**TASK REQUIREMENTS:** Write again exactly the lines in the listing below, starting at the line with "Table 1. Anesthesia, recovery" and ending at the line with "TABLE 2 | Demographic", both included. Pictures are not copied.

**DATA LISTING:**
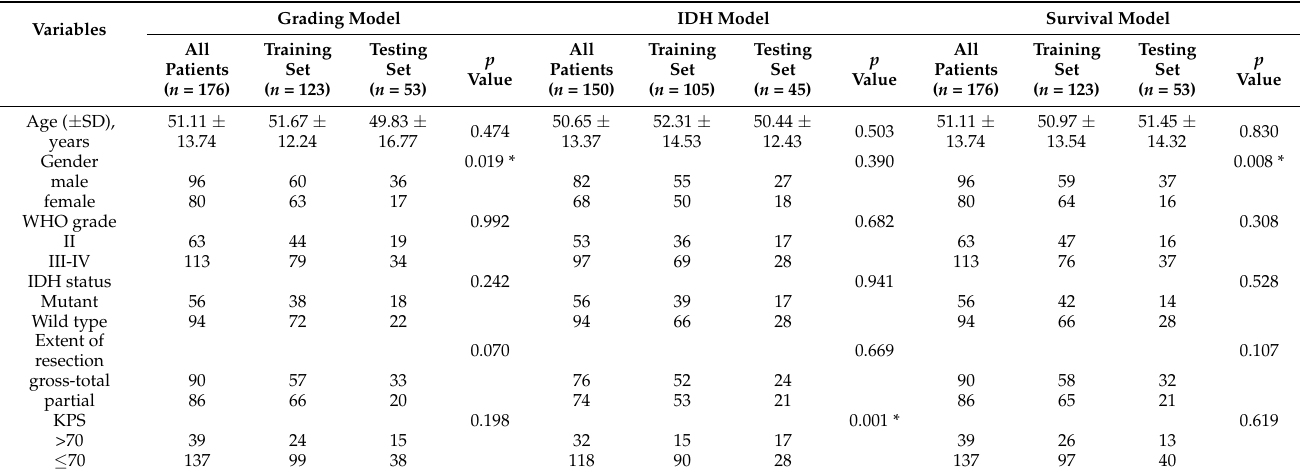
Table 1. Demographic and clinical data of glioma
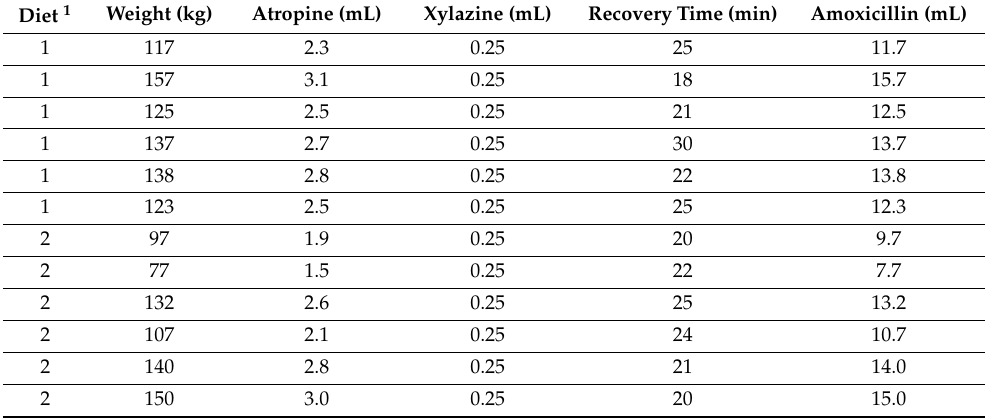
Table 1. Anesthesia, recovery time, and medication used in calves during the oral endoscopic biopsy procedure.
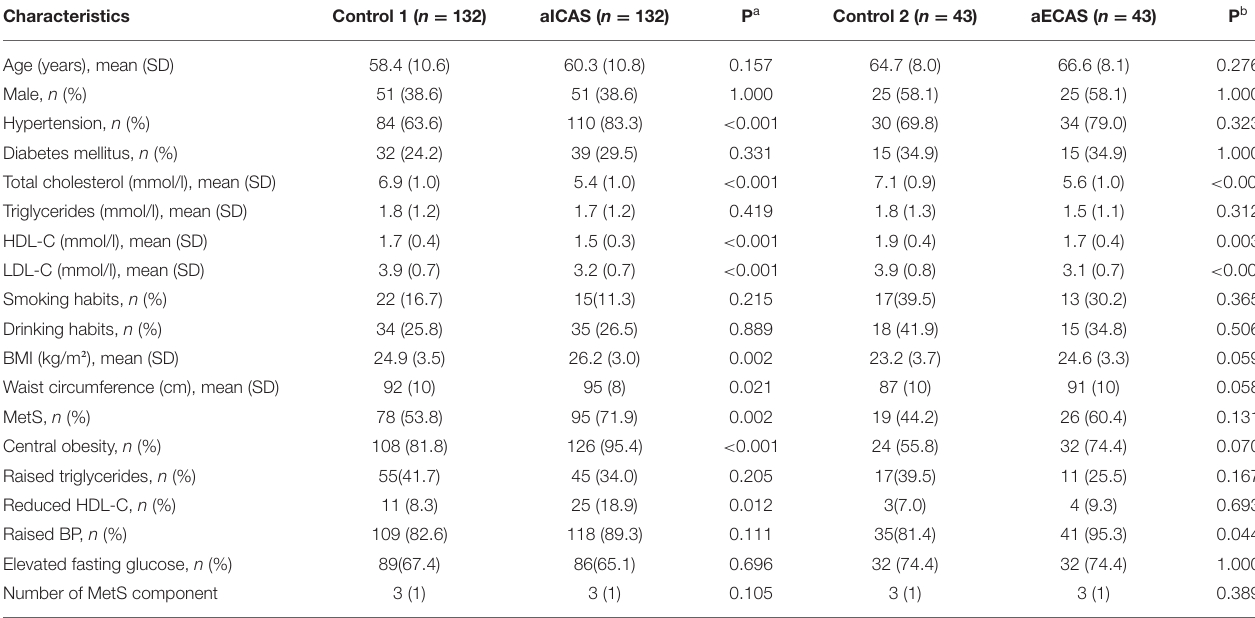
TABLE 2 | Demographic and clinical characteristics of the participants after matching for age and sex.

---

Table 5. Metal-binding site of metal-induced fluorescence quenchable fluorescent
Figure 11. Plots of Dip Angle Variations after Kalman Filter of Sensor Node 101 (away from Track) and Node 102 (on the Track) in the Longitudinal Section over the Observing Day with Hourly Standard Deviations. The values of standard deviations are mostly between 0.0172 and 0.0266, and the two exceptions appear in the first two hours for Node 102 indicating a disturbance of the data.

**EXERCISE OUTPUT:**
Table 1. Anesthesia, recovery time, and medication used in calves during the oral endoscopic biopsy procedure.
TABLE 2 | Demographic and clinical characteristics of the participants after matching for age and sex.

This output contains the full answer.